Gazze'deki 4 üniversite ile bir fakülte de eyleme katılacaklarını bildirdi.
Ramallah'taki Filistin yönetimine bağlı Filistin Para Otoritesi (Merkez Bankası mesabesinde), Gazze ve Batı Şeria'daki bankların bugün çalışmayacağını ve greve dahil olacağını duyurdu.
Gazze Belediyeler Birliği, Filistin Ulusal ve İslami Güçler Komitesinin grevine katılacaklarını ve çalışmaları durduracaklarını kaydetti.
İsrail meclisinde temmuz ayında çok az oy farkıyla kabul edilen Yahudi ulus devlet yasası, iki farklı vatandaş modeli öngörüyor. Buna göre, yaklaşık 9 milyon nüfuslu ülkenin yüzde 20'den fazlasını oluşturan Arapların ikinci sınıf vatandaş konumuna düşeceği belirtiliyor.

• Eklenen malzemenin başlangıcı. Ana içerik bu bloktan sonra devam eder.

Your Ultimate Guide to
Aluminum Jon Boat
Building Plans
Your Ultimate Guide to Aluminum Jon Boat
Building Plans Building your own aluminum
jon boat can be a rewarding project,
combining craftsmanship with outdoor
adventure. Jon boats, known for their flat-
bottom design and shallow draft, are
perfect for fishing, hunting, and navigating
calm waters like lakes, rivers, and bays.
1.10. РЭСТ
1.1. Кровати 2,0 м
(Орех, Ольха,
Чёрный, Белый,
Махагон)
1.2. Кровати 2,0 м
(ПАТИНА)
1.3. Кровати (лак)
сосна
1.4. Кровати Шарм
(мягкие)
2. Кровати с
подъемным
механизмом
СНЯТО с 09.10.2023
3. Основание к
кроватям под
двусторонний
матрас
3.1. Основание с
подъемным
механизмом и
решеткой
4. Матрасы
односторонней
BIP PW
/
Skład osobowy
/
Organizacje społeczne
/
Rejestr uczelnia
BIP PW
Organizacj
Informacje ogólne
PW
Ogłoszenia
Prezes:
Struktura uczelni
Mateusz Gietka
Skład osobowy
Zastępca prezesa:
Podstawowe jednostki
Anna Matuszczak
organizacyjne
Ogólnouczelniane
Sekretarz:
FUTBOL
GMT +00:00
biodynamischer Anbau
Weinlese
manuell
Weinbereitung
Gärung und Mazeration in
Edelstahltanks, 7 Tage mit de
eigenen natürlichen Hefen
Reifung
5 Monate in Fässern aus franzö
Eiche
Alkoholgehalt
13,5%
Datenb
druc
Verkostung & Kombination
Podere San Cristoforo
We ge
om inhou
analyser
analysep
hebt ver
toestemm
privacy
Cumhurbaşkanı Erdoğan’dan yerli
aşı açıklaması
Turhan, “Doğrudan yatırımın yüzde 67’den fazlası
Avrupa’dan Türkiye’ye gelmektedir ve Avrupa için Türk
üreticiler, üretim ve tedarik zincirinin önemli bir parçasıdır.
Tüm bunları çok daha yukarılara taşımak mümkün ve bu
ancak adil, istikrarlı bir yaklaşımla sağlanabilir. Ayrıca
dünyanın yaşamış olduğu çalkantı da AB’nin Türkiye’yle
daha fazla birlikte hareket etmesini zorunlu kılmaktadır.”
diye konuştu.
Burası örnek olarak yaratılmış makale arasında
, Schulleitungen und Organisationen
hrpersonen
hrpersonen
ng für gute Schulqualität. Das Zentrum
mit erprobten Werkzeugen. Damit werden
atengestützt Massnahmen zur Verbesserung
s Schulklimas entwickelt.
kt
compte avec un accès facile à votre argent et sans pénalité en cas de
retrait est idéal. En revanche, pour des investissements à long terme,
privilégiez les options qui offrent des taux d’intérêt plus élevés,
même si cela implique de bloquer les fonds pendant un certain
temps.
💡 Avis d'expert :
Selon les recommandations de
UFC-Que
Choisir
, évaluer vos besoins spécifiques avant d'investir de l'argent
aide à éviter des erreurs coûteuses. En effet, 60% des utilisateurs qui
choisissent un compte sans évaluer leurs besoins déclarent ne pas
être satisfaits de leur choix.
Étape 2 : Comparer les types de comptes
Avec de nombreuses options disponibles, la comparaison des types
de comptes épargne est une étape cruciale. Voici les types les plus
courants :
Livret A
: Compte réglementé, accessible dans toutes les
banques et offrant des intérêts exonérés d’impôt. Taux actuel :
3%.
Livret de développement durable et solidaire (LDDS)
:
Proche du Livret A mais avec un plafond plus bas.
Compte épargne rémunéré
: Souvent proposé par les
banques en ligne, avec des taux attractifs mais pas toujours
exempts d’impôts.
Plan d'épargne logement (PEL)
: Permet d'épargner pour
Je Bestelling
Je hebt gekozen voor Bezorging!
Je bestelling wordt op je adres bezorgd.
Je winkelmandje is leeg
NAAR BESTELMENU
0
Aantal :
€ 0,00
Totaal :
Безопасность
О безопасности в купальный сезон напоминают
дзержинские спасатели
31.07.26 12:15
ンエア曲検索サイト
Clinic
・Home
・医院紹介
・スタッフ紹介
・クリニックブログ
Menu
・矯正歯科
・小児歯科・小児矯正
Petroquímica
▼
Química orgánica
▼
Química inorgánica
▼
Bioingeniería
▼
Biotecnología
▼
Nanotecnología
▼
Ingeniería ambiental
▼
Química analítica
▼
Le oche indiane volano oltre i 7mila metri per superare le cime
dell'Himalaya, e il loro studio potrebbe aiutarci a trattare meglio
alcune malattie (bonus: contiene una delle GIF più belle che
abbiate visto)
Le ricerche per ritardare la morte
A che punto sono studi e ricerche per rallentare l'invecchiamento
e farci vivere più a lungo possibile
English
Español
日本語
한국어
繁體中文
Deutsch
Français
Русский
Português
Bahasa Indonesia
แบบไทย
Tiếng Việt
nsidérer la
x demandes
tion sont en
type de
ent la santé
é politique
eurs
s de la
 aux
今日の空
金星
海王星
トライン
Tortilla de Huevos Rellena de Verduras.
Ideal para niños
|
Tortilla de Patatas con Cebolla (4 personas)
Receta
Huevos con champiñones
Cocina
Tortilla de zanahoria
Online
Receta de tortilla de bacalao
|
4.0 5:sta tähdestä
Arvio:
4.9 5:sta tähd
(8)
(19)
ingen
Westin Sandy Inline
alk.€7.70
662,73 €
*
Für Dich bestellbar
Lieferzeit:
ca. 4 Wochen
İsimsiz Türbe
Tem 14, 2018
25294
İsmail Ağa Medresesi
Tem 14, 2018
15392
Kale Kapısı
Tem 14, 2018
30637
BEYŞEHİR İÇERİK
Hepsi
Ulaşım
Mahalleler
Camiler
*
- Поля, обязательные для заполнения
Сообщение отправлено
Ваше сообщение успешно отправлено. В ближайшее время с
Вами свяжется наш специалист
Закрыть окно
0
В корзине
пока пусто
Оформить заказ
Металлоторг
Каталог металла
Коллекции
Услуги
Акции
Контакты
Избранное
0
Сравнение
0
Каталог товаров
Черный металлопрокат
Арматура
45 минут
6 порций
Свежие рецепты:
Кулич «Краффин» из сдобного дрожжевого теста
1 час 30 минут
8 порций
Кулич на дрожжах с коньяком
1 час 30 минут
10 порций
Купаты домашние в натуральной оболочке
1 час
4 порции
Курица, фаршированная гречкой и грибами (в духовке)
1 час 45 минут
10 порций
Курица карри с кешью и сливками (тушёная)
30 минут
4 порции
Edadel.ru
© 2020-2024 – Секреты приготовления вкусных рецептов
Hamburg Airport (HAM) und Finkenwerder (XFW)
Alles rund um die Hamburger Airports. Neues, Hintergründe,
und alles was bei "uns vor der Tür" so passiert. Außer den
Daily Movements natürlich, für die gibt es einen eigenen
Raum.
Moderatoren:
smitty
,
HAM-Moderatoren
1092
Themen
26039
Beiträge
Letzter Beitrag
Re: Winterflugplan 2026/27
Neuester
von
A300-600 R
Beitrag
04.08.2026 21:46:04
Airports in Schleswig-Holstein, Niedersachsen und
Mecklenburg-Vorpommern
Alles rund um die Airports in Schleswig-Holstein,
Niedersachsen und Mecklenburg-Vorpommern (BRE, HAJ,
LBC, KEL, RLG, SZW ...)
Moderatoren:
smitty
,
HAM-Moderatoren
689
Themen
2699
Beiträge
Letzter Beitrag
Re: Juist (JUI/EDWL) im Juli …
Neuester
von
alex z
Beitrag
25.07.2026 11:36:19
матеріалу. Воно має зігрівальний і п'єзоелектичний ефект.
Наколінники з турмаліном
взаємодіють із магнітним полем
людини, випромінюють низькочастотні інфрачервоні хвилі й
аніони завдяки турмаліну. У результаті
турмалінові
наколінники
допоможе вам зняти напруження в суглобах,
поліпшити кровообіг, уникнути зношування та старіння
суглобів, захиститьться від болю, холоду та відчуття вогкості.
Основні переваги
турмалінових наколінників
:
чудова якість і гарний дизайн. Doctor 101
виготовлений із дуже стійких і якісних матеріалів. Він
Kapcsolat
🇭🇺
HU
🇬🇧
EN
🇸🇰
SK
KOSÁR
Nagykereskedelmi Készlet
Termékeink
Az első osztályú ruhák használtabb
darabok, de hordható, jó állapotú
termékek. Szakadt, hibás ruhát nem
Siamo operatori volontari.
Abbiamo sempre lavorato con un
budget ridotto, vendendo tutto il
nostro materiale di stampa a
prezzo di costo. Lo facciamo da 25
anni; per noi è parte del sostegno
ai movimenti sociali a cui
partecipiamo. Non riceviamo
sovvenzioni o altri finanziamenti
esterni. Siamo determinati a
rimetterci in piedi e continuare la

Yıkım kararıyla gündeme gelen Han el-Ahmer
İsrail Yüksek Mahkemesi, mayıs ayında Han el-Ahmer bölgesinde yaklaşık 190 Filistinlinin yaşadığı derme çatma barakalar ile bölgedeki başka yerlerden gelen 170 öğrencinin eğitim gördüğü okulun yıkılmasına karar vermişti.
Mahkemenin kararının ardından temmuz ayı başında İsrail polisi eşliğinde bölgeye gelen yıkım ekibi, Filistin'in farklı yerlerinden gönüllüler ve bölge halkının direnişiyle karşılaşmıştı.
Hem uluslararası camiadan gelen tepkiler hem de Filistinlilerin direnişi sebebiyle İsrail güçleri yıkımı gerçekleştirememiş, İsrail mahkemesi de bölge sakinlerinin başvurusu üzerine yıkım kararını askıya almıştı.
Siyonist İsrail Yüksek Mahkemesi 5 Eylül'de de Han el-Ahmer'deki yıkım kararına yapılan itirazı reddederek, bölgenin 7 gün içinde boşaltılmasına ve yıkımların başlatılmasına hükmetmişti.